Scientists have achieved a breakthrough in understanding quantum spin ice candidates with the successful growth of high-quality single crystals of CeSn₂O₇. The research team reports the first single-crystal neutron scattering data from this material, overcoming previous limitations caused by sample quality and weak signals. Experiments revealed a highly structured scattering pattern, markedly different from those observed in CeHf₂O₇ and CeZr₂O₇, featuring strong intensities concentrated along the Brillouin zone boundaries. Measurements confirm that the observed scattering at 50 mK displays a highly structured 3-dimensional pattern in Ce₂Sn₂O₇, which essentially disappears at 800 mK, definitively establishing its magnetic origin.

Data shows the intensity is maximized within the first Brillouin zone and weakens at higher |Q| values, consistent with the expected behaviour of the dipolar form factor. The team’s analysis, utilising the CORELLI spectrometer at the Spallation Neutron Source, uncovered a Q-dependence of the diffuse scattering intensity that contradicts predictions from the nearest neighbour XYZ model previously proposed for Ce₂X₂O₇ systems.

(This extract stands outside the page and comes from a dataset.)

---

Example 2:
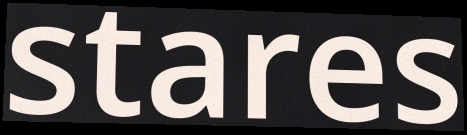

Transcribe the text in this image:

Results demonstrate that the diffuse scattering pattern closely resembles that observed in classical dipolar spin ice, providing compelling evidence for the importance of further neighbour interactions beyond the nearest neighbour model. Specifically, the study highlights a strong concentration of scattering along the FCC lattice Brillouin zone boundaries, even extending into the second and third Brillouin zones around (222).

The large reciprocal space coverage achieved with CORELLI, probing all symmetry equivalent directions, significantly improved the signal-to-noise ratio and enabled detailed analysis of magnetic correlations at large |Q| values up to approximately 5 Å⁻¹. Tests prove that the powder-averaged diffuse scattering spectrum exhibits a strong peak at |Q| ≈ 0.6 Å⁻¹ and a temperature-independent flat background at |Q| ≳ 3 Å⁻¹, aligning perfectly with previous neutron powder diffraction results on hydrothermally grown Ce₂Sn₂O₇ powder. Crucially, the team observed no evidence of octupolar scattering, a phenomenon previously reported in samples grown using solid-state methods, suggesting the high-quality crystals are free from this confounding effect. This breakthrough delivers a revised understanding of the low-energy physics of Ce-pyrochlores and calls for a refinement of current theoretical frameworks to incorporate the effects of further neighbour interactions.

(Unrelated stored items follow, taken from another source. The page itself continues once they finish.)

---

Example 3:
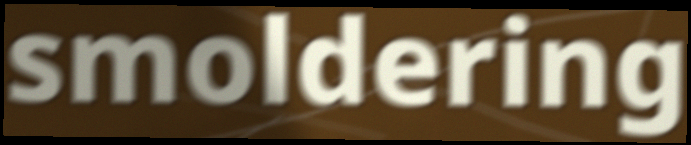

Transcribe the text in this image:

smoldering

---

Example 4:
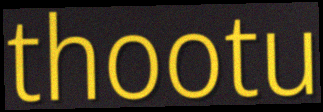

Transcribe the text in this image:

thootu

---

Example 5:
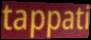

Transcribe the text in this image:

tappati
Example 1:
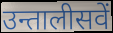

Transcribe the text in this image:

उन्तालीसवें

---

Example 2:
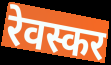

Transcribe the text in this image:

रेवस्कर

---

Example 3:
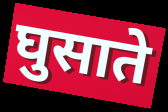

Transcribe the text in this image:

घुसाते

CeSnO exhibits classical spin ice behaviour

Scientists have successfully grown high-quality single crystals of cerium tin oxide (CeSnO), a material belonging to the pyrochlore family and considered a promising candidate for exhibiting quantum spin ice behaviour. Detailed neutron scattering experiments on these crystals revealed highly structured scattering patterns along the Brillouin zone boundaries, a significant departure from previously observed broad scattering in related cerium pyrochlores like CeHfO and CeZrO. The observed scattering closely resembles that of classical dipolar spin ice, suggesting that interactions beyond nearest-neighbour exchanges play a crucial role in determining the material’s magnetic properties. These findings challenge the prevailing theoretical framework used to describe cerium pyrochlores, which typically relies on a nearest-neighbour XYZ model, a model that failed to accurately predict the observed scattering.

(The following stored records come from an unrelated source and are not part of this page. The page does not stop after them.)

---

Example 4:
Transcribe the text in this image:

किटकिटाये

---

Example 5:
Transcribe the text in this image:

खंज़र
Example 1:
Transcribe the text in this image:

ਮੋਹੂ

The research demonstrates the importance of considering further-neighbour interactions and/or dipolar interactions to fully understand the low-energy physics of these materials, potentially necessitating a revision of the current exchange Hamiltonian. While acknowledging limitations in modelling diffuse scattering due to potential structural defects in other cerium pyrochlores, the authors highlight the superior quality of the CeSnO crystals as a key factor in obtaining these clear results. Future work should focus on developing theoretical models that incorporate these longer-range interactions to better predict and explain the behaviour of cerium pyrochlores, and potentially unlock their quantum spin ice potential.